Using this method, you will eventually end up at the triangle that contains your target point.
This method is arguable simpler than implementing a 2D interval tree, although the search is less efficient (if n is the number of triangles, it is O(√n) rather than O(log n). Also, it should work for a polygon mesh, as long as the polygons are convex.
So, if I were trying to just get the thing implemented, I'd probably start with a global search of all triangles - compute the barycentric coordinates of that 2d point for each triangle, find the triangle where the barycentric coordinates are all positive, and then use those to map to 3d (multiply the stu position by the 3d points). I'd do this first, and only if it's not fast enough would I try something more complex.
If it's possible to iterate by triangle rather than by 2d points, then the barycentric method would probably be fast enough.

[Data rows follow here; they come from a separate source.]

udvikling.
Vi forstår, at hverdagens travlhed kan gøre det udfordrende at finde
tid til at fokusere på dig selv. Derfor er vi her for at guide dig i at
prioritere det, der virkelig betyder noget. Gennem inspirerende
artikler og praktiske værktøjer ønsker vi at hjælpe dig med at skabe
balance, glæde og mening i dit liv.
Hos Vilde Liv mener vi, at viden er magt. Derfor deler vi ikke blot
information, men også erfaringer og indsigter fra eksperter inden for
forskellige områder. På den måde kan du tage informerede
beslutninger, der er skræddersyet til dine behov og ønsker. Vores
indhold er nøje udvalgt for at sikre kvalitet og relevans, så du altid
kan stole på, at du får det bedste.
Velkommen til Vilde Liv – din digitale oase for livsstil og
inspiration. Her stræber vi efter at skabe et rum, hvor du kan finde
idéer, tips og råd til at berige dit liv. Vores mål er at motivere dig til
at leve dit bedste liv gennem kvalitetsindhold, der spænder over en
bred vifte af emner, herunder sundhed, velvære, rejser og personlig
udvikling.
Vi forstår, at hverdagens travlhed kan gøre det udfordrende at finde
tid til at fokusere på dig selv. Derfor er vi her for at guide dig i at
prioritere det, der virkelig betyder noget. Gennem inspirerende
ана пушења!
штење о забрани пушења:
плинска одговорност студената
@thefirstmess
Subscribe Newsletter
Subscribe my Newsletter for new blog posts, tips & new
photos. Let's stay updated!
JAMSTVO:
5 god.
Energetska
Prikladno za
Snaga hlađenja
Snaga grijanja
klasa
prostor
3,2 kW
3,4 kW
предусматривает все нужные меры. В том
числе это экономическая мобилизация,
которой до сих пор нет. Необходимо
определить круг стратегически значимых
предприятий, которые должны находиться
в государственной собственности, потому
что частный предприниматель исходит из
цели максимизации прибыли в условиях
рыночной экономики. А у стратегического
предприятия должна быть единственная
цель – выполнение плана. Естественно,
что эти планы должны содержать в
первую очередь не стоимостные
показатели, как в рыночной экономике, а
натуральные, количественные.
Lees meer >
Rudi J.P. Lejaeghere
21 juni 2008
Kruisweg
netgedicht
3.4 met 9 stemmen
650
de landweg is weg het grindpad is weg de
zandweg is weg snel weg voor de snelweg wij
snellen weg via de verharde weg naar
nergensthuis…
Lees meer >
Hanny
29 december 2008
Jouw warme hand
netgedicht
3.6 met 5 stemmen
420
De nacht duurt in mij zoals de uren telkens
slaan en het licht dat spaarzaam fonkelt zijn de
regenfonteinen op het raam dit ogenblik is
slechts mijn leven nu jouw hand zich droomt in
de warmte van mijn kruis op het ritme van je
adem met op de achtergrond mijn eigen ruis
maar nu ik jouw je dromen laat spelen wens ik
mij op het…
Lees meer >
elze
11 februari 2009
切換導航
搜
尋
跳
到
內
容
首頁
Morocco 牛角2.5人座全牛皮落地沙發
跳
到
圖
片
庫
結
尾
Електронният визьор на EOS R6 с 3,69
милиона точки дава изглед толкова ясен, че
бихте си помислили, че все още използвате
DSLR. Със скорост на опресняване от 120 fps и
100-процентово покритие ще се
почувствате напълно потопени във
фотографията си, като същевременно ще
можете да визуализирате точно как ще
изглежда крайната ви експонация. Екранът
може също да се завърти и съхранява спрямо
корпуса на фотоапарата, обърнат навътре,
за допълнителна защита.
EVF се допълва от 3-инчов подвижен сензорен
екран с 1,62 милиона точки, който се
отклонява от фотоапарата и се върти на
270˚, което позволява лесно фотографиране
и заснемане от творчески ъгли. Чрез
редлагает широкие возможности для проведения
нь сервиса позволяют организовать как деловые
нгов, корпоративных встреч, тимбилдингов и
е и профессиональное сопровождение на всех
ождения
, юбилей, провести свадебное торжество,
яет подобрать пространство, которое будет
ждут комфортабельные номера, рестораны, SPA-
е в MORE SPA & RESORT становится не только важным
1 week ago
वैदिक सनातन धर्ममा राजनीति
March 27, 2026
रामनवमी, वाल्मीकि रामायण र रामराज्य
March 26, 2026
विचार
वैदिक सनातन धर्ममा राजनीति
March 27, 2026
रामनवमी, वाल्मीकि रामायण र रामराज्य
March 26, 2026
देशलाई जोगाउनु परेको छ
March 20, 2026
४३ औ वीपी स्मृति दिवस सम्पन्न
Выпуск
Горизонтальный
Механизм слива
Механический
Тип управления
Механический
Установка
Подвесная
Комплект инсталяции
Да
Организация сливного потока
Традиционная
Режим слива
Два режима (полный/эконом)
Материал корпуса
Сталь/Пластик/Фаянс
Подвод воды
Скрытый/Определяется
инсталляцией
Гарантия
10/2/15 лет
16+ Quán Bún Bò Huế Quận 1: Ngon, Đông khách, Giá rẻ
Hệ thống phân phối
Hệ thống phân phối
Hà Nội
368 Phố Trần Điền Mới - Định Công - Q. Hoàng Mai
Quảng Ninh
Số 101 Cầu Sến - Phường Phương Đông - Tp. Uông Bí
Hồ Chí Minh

But it seems like you've got a bunch of 2d points at arbitrary positions that need to be mapped, and the points change position from frame to frame?
If you've got this kind of situation, you could probably get a big speedup by implementing a local update per frame. Each 2d point would remember which triangle it was within. Set that as the current triangle. Test if the new position is within the current triangle. If not, then you want to walk the mesh to the adjacent triangle which is closest to the target 2d point. Each edge-adjacent triangle is composed of the two common points on the edge, plus another point. Find which edge-adjacent triangle's other point is closest to the target, and set that as current. Then iterate - seems like it should find it pretty quickly? You could also cache a max size for each triangle, so if the point has moved a lot you can just iterate to the next neighbor without doing the barycentric computation (the max size would need to be the distance such that if you are farther than that distance from any triangle point there is no chance you're inside the triangle. This is the length of the largest edge).
But as you mention in your comments, you can run into problems with meshes that have concavities, holes, or separate connected components, where you may fall into a local minimum. There are a couple of ways to deal with this. I think the simplest is to keep a list of all visited triangles (maybe as a flag on the triangle, vector< bool > or set< triangle index >) and refuse to revisit a triangle. If you find that you've visited all the neighbors of your current triangle, then fall back to a global search. Such failures are likely to be uncommon, so it shouldn't hurt your performance too much.
This kind of per-frame updating can be very fast, and might even be a decent approach for computing the initial containing triangles - just choose a random triangle and walk from there (changes from checking all n triangles to only those that are in roughly a straight line to the target). If it's not fast enough, what you could do is keep a k-d tree (or something similar) of the 2d mesh points as well as a single touching triangle index for each mesh point. To seed the iteration, find the closest point to the target 2d point in the k-d tree, set the adjacent triangle to be current, and then iterate.